REQUEST
Each line in the entries below that contains the word "cookies" counts once. Report how many there are and nothing more.

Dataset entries
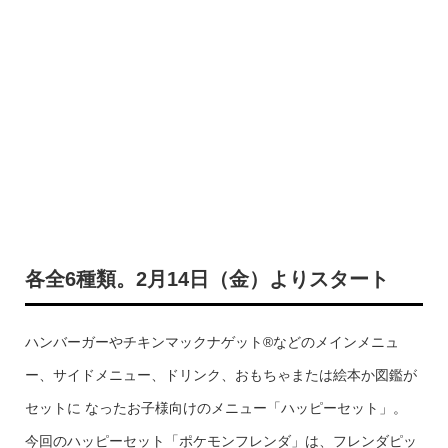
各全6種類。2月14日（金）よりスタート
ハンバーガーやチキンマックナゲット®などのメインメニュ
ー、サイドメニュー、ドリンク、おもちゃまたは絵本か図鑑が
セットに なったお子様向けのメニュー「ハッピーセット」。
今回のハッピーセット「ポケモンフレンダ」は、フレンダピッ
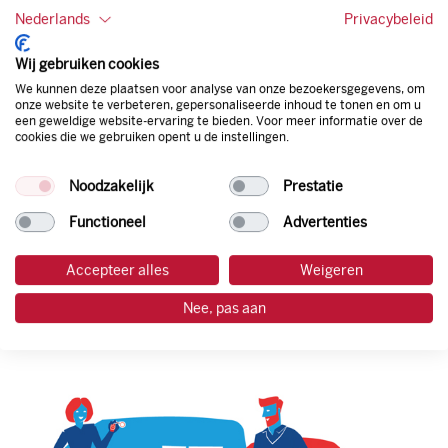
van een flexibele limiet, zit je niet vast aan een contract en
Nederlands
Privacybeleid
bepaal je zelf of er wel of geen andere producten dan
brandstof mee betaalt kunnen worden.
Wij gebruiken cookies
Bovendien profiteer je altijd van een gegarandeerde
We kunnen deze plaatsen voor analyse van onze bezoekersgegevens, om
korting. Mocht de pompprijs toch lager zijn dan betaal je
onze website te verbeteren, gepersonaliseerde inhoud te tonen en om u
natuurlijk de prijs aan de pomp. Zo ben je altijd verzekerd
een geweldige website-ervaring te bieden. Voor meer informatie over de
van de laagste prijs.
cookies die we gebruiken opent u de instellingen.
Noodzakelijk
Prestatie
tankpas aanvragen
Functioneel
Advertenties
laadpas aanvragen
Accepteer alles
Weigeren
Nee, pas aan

OUTPUT OF THE TASK
2